We rewired somebody's parent pointer.

So now it's our responsibility to check does the invariant still hold and

if doesn't still hold,

then we have to restore it hopefully using minimal extra work.

So in this quiz we're going to think through how ranks

change when we do a unions.

Remember the intonation, we're in the middle of a union of the objects x and y.

s1 and s2 refer the ranks that is the leaders of the groups of the trees that

contain x and y respectively.

The first thing I want you to think through and

convince yourself of is that for objects other than s1 and s2, other than the pair

of objects that are involved in the actual point of re-wiring, nobody's rank changes.

So make sure you think that through and convince yourself.

Ranks are invariant, except possibly for the objects S1 and S2.

In this quiz, we're going to drill down on how do the ranks of S1 and S2 change given

that we took one of them and rewired it's parent pointer to point to the other.

Okay so the correct answer to this quiz is the fourth one.
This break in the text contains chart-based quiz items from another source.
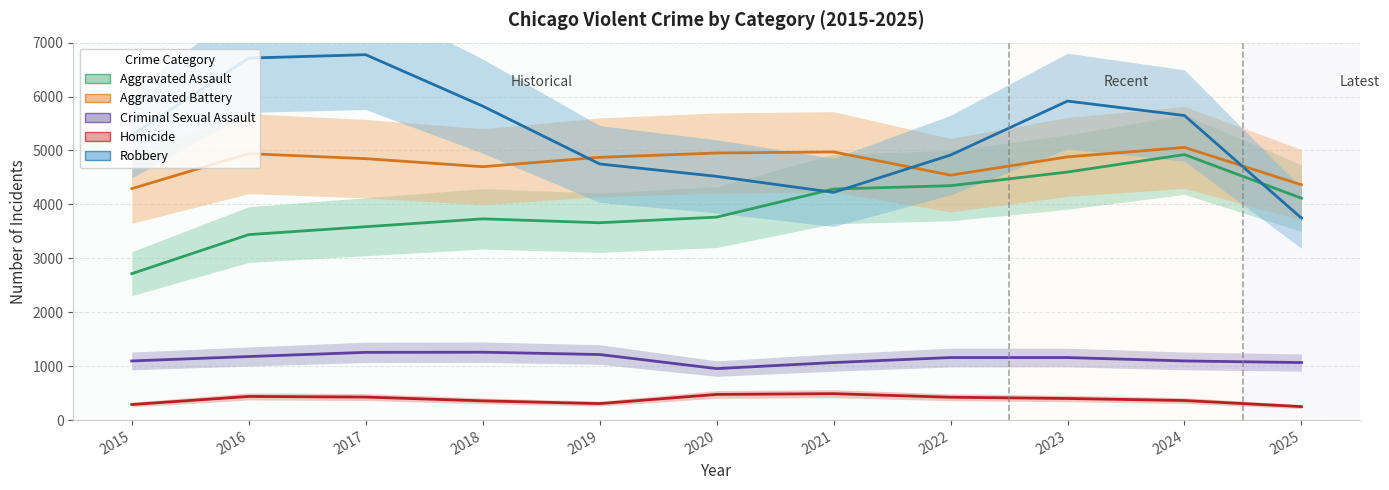

Which series has the largest total across all categories?

Robbery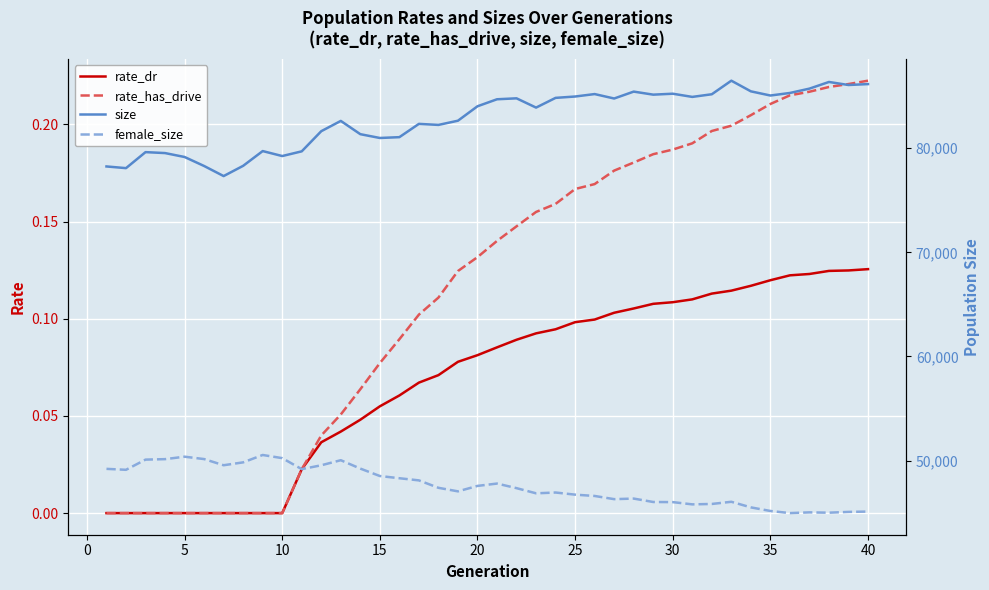

The value of rate_dr at 40 is 0.2. True or false?

False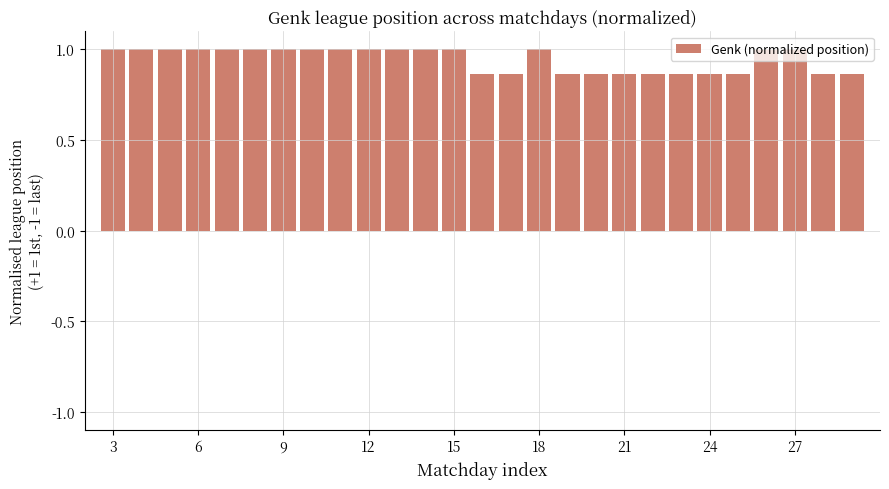

What is the greatest value displayed?

1.0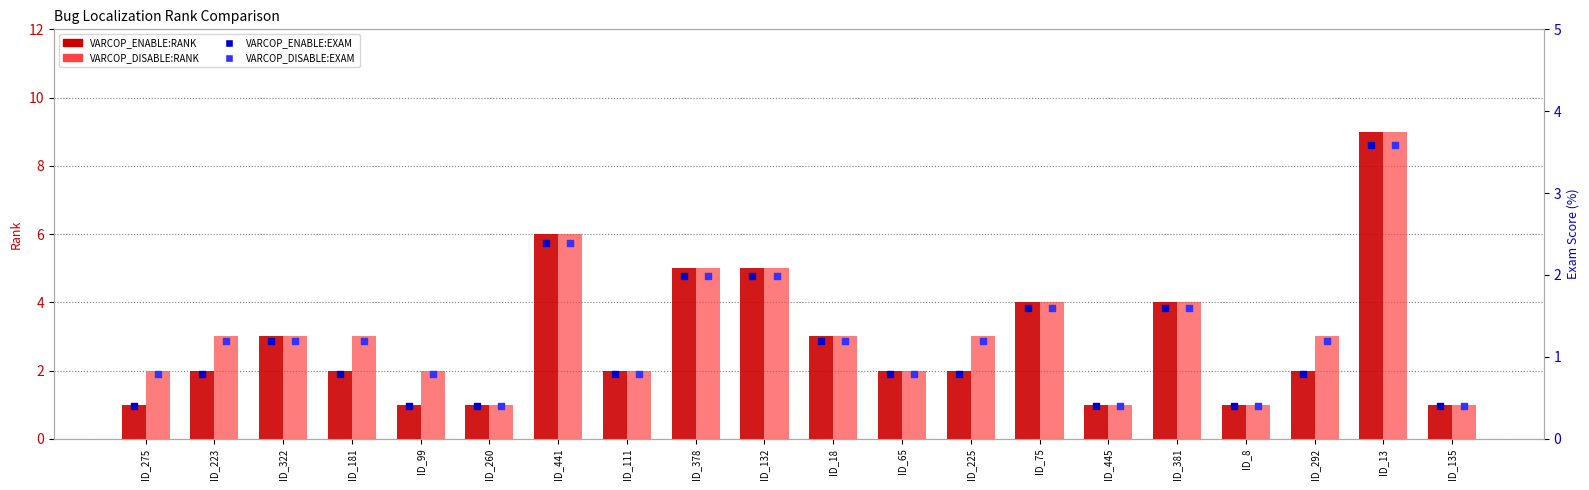

What are all the series names shown in the legend?

VARCOP_ENABLE:RANK, VARCOP_DISABLE:RANK, VARCOP_ENABLE:EXAM, VARCOP_DISABLE:EXAM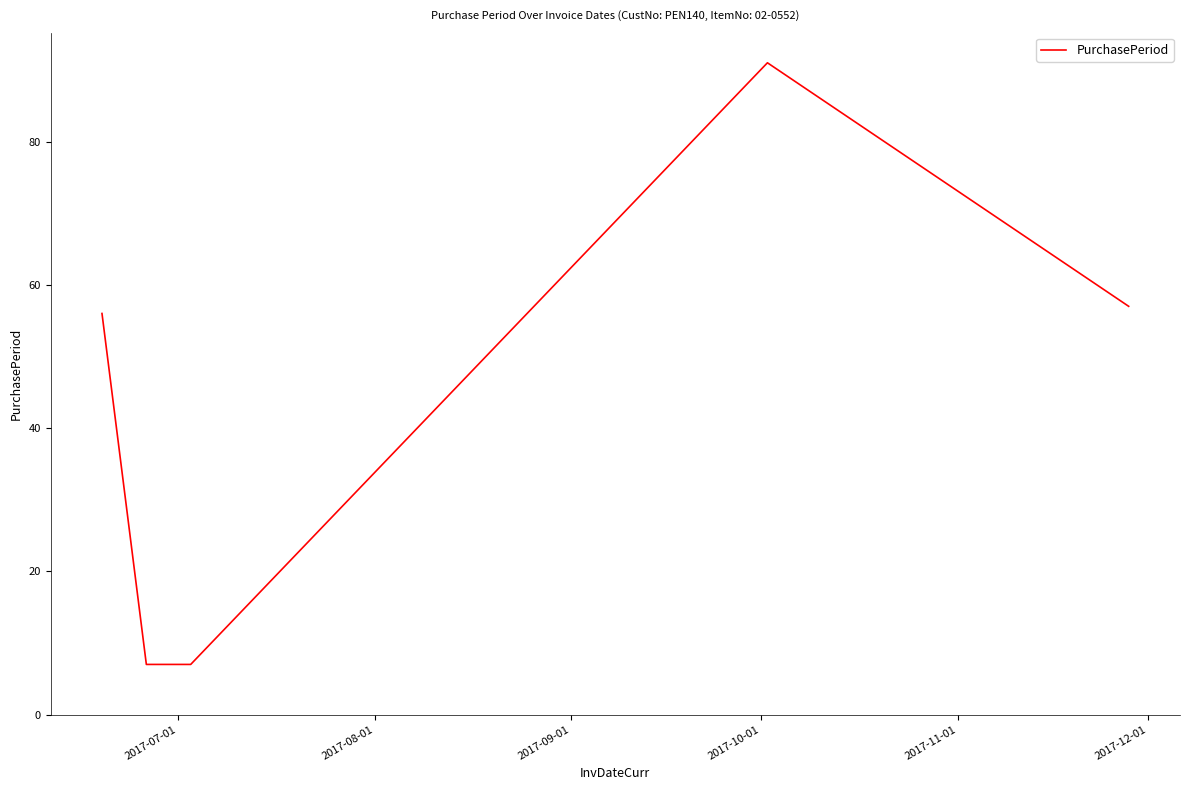

What is the minimum value shown in the chart?

7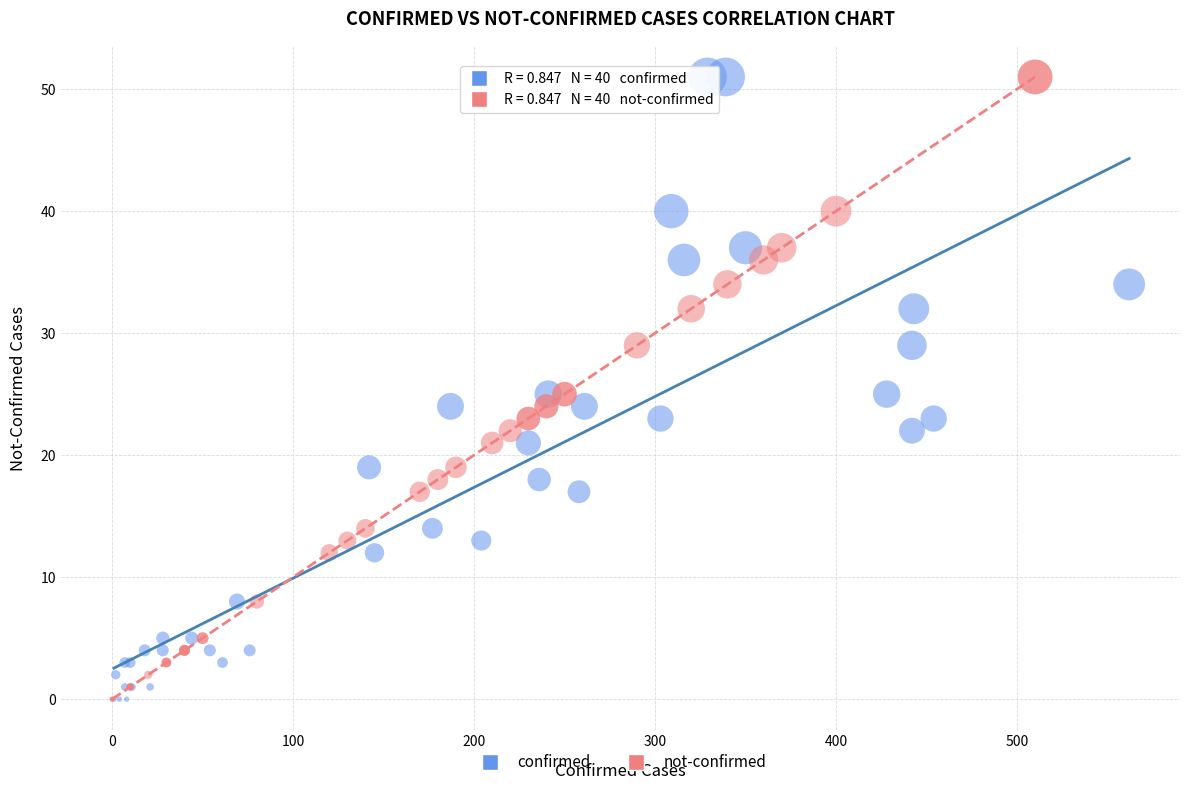

What are all the series names shown in the legend?

confirmed, not-confirmed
So remarkably in many cases there's no change at all to anybody's ranks including

S1 or S2.

If the ranks were different before the union both of the ranks stay the same.

The one exception is when you take the union of two ranks which are equal.

Then whichever one is the new root and

in the pseudo code that I showed you s2 is chosen to be the new root.

Its rank gets incremented, it goes up by one.

I think the easiest way to see this is is just with a couple pictures,

couple of examples.

So let me just draw two directed trees in the corresponding ranks.

And in this one s1 has strictly bigger rank.

It's rank is 2 so we install s2 as a child under s1.

So re-computing the ranks in the fused together tree, we see that again the rank

at the route at s1 is 2., same thing as it was before it didn't go up.

So, what's the general principle here?

Well, in general, suppose you have these two trees and

suppose the first ones route s1 has a bigger rank, say rank r.

What does that mean?

So, that means that there exists a path from a leaf to the root

s1 that requires a full r hops.

And in the second tree by virtue of its rank being less than r most r minus 1.

It says that every single path from a leaf to the root s2 of that

tree uses only r minus 1 hops.

So when you install s2 as a child under s1 the length of every leaf to root

path now the root is S1, it's only gone up by 1.

You just have to get to s2 and then 1 more hop you make it all the way to s1.

So if all those paths took almost r minus 1 before,

all the paths all the way to s minus 1 to s1 now, taken most are hops now.

So the worst case path link has not gone up.

That's exactly what happens in this example so it's true that when we install

s2 under s1 we have yet another path that requires two hops that goes through s2.

But we had one previously so the rank doesn't go up.

The worst case path length is exactly the same as before.

And this same kind of reasoning explains why the rank has to get bumped up by one

when you fuse together two trees that had the same rank.

So suppose S1 and S2 both have rank R,

well then both of them have a leaf to root path that requires a full R hops.

And now when you install S1 as a child under S2 that path where you needed R hops

to get from the leaf to S1, now to get all the way up to S2 you need one more hop.

So now suddenly there exists a path from a leaf to the new root S2 that

requires a full R plus 1 hops that's why the ranks gotta go up.